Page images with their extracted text
=== Begin Enclosure ===
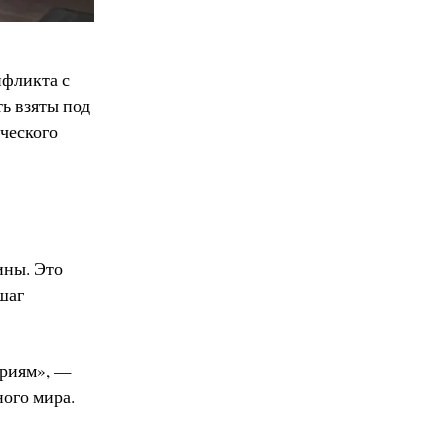
нфликта с
ь взяты под
ческого
ины. Это
шаг
ориям», —
ного мира.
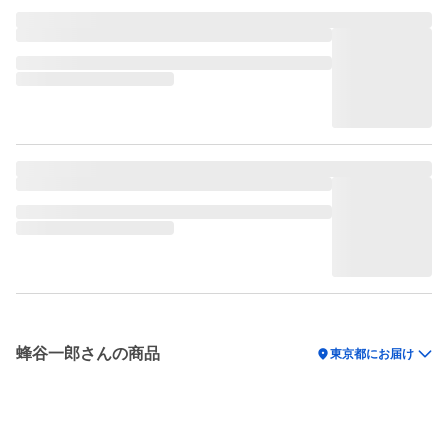
蜂谷一郎さんの商品
location_on
東京都にお届け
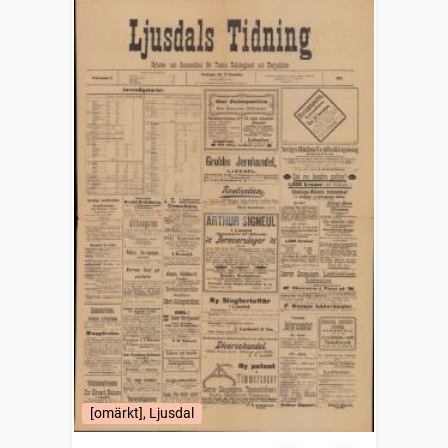
[omärkt], Ljusdal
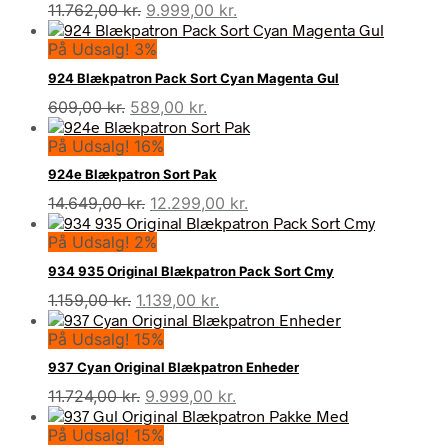
Den
Den
11.762,00
kr.
9.999,00
kr.
oprindelige
aktuelle
På Udsalg! 3%
pris
pris
var:
er:
924 Blækpatron Pack Sort Cyan Magenta Gul
11.762,00 kr..
9.999,00 kr..
Den
Den
609,00
kr.
589,00
kr.
oprindelige
aktuelle
På Udsalg! 16%
pris
pris
var:
er:
924e Blækpatron Sort Pak
609,00 kr..
589,00 kr..
Den
Den
14.649,00
kr.
12.299,00
kr.
oprindelige
aktuelle
På Udsalg! 2%
pris
pris
var:
er:
934 935 Original Blækpatron Pack Sort Cmy
14.649,00 kr..
12.299,00 kr..
Den
Den
1.159,00
kr.
1.139,00
kr.
oprindelige
aktuelle
På Udsalg! 15%
pris
pris
var:
er:
937 Cyan Original Blækpatron Enheder
1.159,00 kr..
1.139,00 kr..
Den
Den
11.724,00
kr.
9.999,00
kr.
oprindelige
aktuelle
På Udsalg! 15%
pris
pris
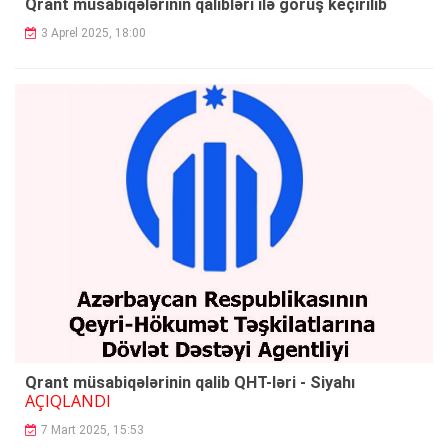
Qrant müsabiqələrinin qalibləri ilə görüş keçirilib
3 Aprel 2025, 18:00
Qrant müsabiqələrinin qalib QHT-ləri - Siyahı
AÇIQLANDI
7 Mart 2025, 15:53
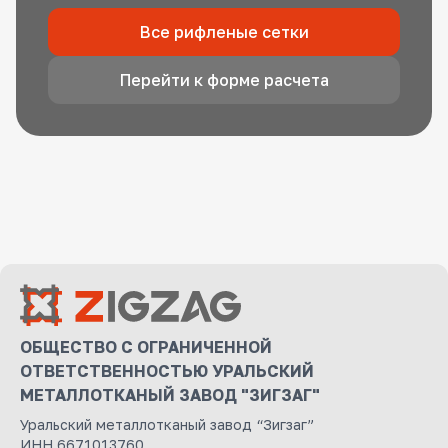
Все рифленые сетки
Перейти к форме расчета
ОБЩЕСТВО С ОГРАНИЧЕННОЙ
ОТВЕТСТВЕННОСТЬЮ УРАЛЬСКИЙ
МЕТАЛЛОТКАНЫЙ ЗАВОД "ЗИГЗАГ"
Уральский металлотканый завод “Зигзаг”
ИНН 6671013760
=== End Enclosure ===
→ PROMPT
Reproduce the text from all of the records above verbatim, line for line. Leave the pictures out of your copy.

→ RESULT BELOW
нфликта с
ь взяты под
ческого
ины. Это
шаг
ориям», —
ного мира.
蜂谷一郎さんの商品
location_on
東京都にお届け
[omärkt], Ljusdal
Den
Den
11.762,00
kr.
9.999,00
kr.
oprindelige
aktuelle
På Udsalg! 3%
pris
pris
var:
er:
924 Blækpatron Pack Sort Cyan Magenta Gul
11.762,00 kr..
9.999,00 kr..
Den
Den
609,00
kr.
589,00
kr.
oprindelige
aktuelle
På Udsalg! 16%
pris
pris
var:
er:
924e Blækpatron Sort Pak
609,00 kr..
589,00 kr..
Den
Den
14.649,00
kr.
12.299,00
kr.
oprindelige
aktuelle
På Udsalg! 2%
pris
pris
var:
er:
934 935 Original Blækpatron Pack Sort Cmy
14.649,00 kr..
12.299,00 kr..
Den
Den
1.159,00
kr.
1.139,00
kr.
oprindelige
aktuelle
På Udsalg! 15%
pris
pris
var:
er:
937 Cyan Original Blækpatron Enheder
1.159,00 kr..
1.139,00 kr..
Den
Den
11.724,00
kr.
9.999,00
kr.
oprindelige
aktuelle
På Udsalg! 15%
pris
pris
Qrant müsabiqələrinin qalibləri ilə görüş keçirilib
3 Aprel 2025, 18:00
Qrant müsabiqələrinin qalib QHT-ləri - Siyahı
AÇIQLANDI
7 Mart 2025, 15:53
Все рифленые сетки
Перейти к форме расчета
ОБЩЕСТВО С ОГРАНИЧЕННОЙ
ОТВЕТСТВЕННОСТЬЮ УРАЛЬСКИЙ
МЕТАЛЛОТКАНЫЙ ЗАВОД "ЗИГЗАГ"
Уральский металлотканый завод “Зигзаг”
ИНН 6671013760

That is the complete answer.